Word for word, write the lines below out again, with no pictures.

* GIVEN DATA *
╔══

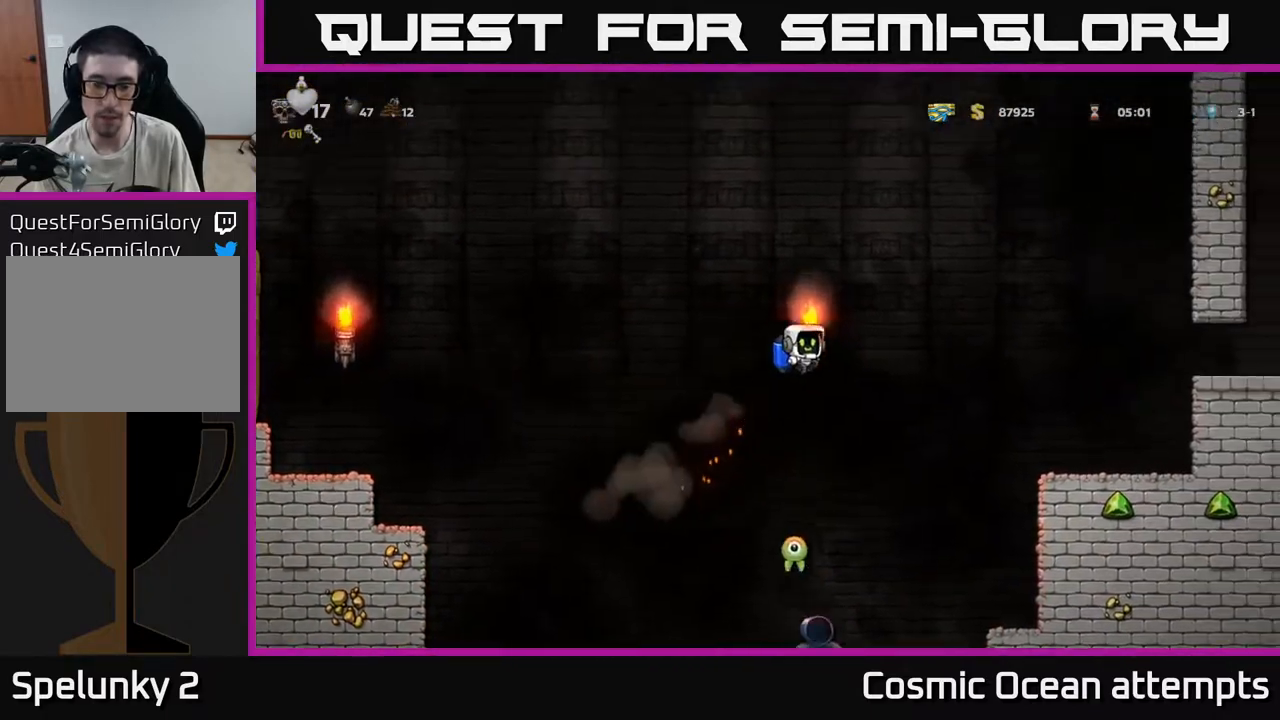
{"buttons": ["DPAD_RIGHT"], "left_stick": "center", "right_stick": "center", "events": [[100, "A", "up"]]}
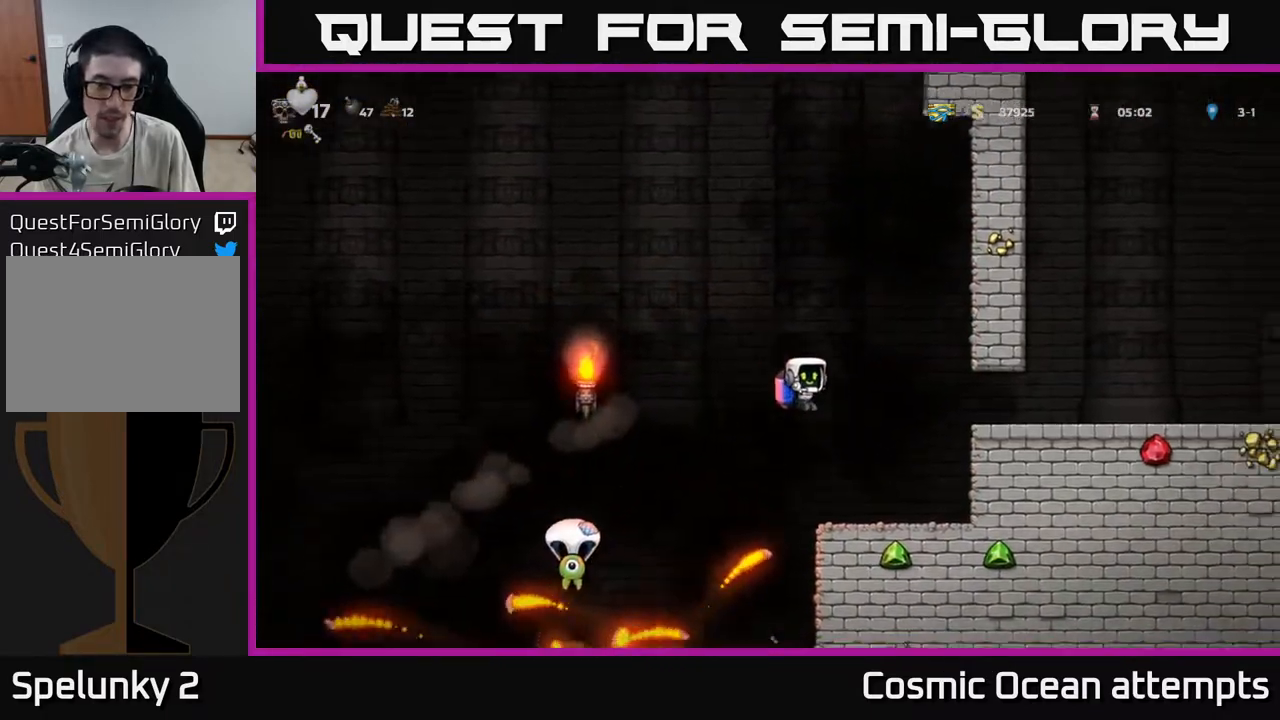
{"buttons": [], "left_stick": "center", "right_stick": "center", "events": [[133, "DPAD_RIGHT", "up"]]}
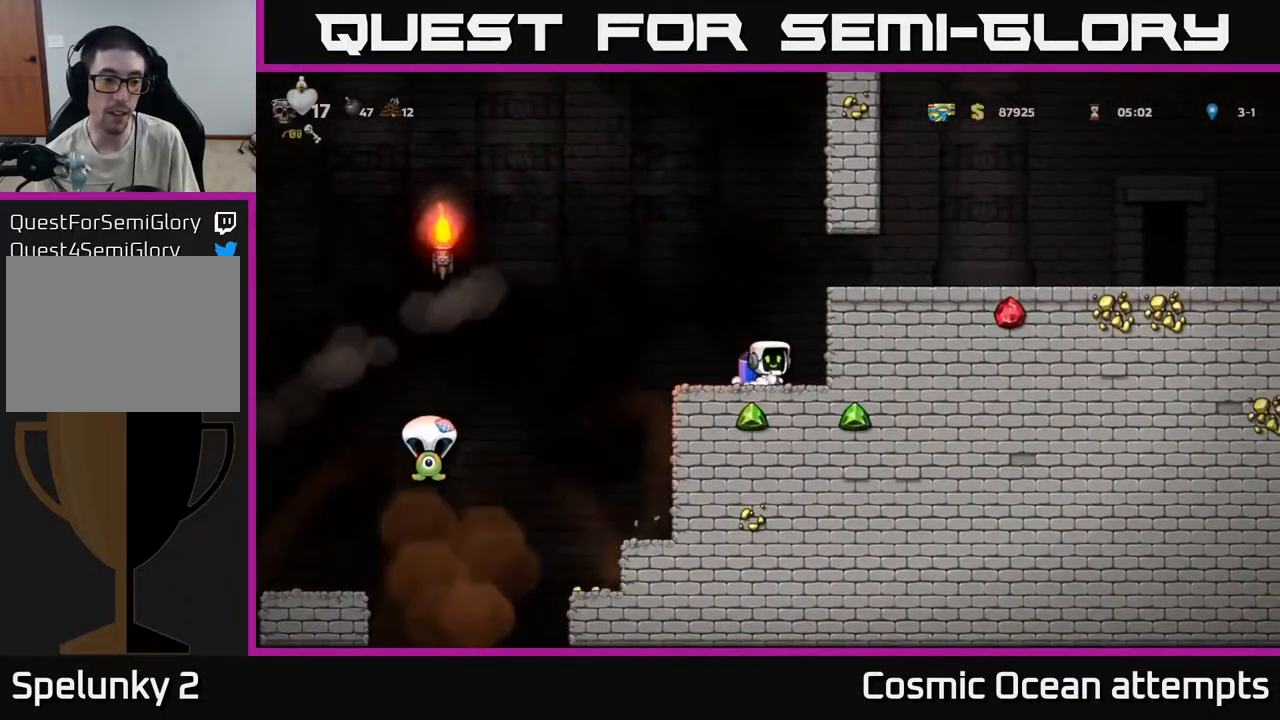
{"buttons": [], "left_stick": "center", "right_stick": "center", "events": []}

╚══

* WRITTEN ANSWER *
{"buttons": ["DPAD_RIGHT"], "left_stick": "center", "right_stick": "center", "events": [[100, "A", "up"]]}
{"buttons": [], "left_stick": "center", "right_stick": "center", "events": [[133, "DPAD_RIGHT", "up"]]}
{"buttons": [], "left_stick": "center", "right_stick": "center", "events": []}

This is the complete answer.